Modality-Composable Diffusion Policy via Inference-Time Distribution-level Composition
Jiahang Cao, Qiang Zhang, Hanzhong Guo, Jiaxu Wang, Hao Cheng, Renjing Xu
TL;DR
This work addresses the limitation of single-modality diffusion policies in robotics by introducing Modality-Composable Diffusion Policy (MCDP), which fuses distribution-level outputs from modality-specific pre-trained DPs at inference time without additional training. Building on compositional diffusion models (CDM), MCDP derives a CFG-free score composition where the overall noise estimate is $\hat{\epsilon}_{\mathcal{M}^*}(\tau_t, t, {\bm{c}}) = \sum_{i=1}^{n} w_i \epsilon_\theta(\tau_t, t, {\bm{c}}_i)$ with $\sum_i w_i=1$, enabling flexible integration of RGB and point-cloud modalities.

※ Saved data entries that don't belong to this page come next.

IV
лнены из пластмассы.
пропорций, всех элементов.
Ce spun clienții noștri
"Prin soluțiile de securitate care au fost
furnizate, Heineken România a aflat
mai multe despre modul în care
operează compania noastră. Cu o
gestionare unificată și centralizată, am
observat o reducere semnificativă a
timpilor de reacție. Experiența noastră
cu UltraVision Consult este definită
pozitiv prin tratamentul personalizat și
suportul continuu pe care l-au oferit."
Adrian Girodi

Experiments on the RoboTwin dataset show that MCDP can improve adaptability and performance when both modalities are reasonably informative, and results reveal how weight configurations steer the composed distribution toward the strengths of each modality. The findings point to practical pathways for generalizable cross-modality, cross-domain, and even cross-embodiment policies, with open-source code to foster broader adoption and extension.
Abstract
Diffusion Policy (DP) has attracted significant attention as an effective method for policy representation due to its capacity to model multi-distribution dynamics. However, current DPs are often based on a single visual modality (e.g., RGB or point cloud), limiting their accuracy and generalization potential. Although training a generalized DP capable of handling heterogeneous multimodal data would enhance performance, it entails substantial computational and data-related costs. To address these challenges, we propose a novel policy composition method: by leveraging multiple pre-trained DPs based on individual visual modalities, we can combine their distributional scores to form a more expressive Modality-Composable Diffusion Policy (MCDP), without the need for additional training. Through extensive empirical experiments on the RoboTwin dataset, we demonstrate the potential of MCDP to improve both adaptability and performance. This exploration aims to provide valuable insights into the flexible composition of existing DPs, facilitating the development of generalizable cross-modality, cross-domain, and even cross-embodiment policies. Our code is open-sourced at https://github.com/AndyCao1125/MCDP.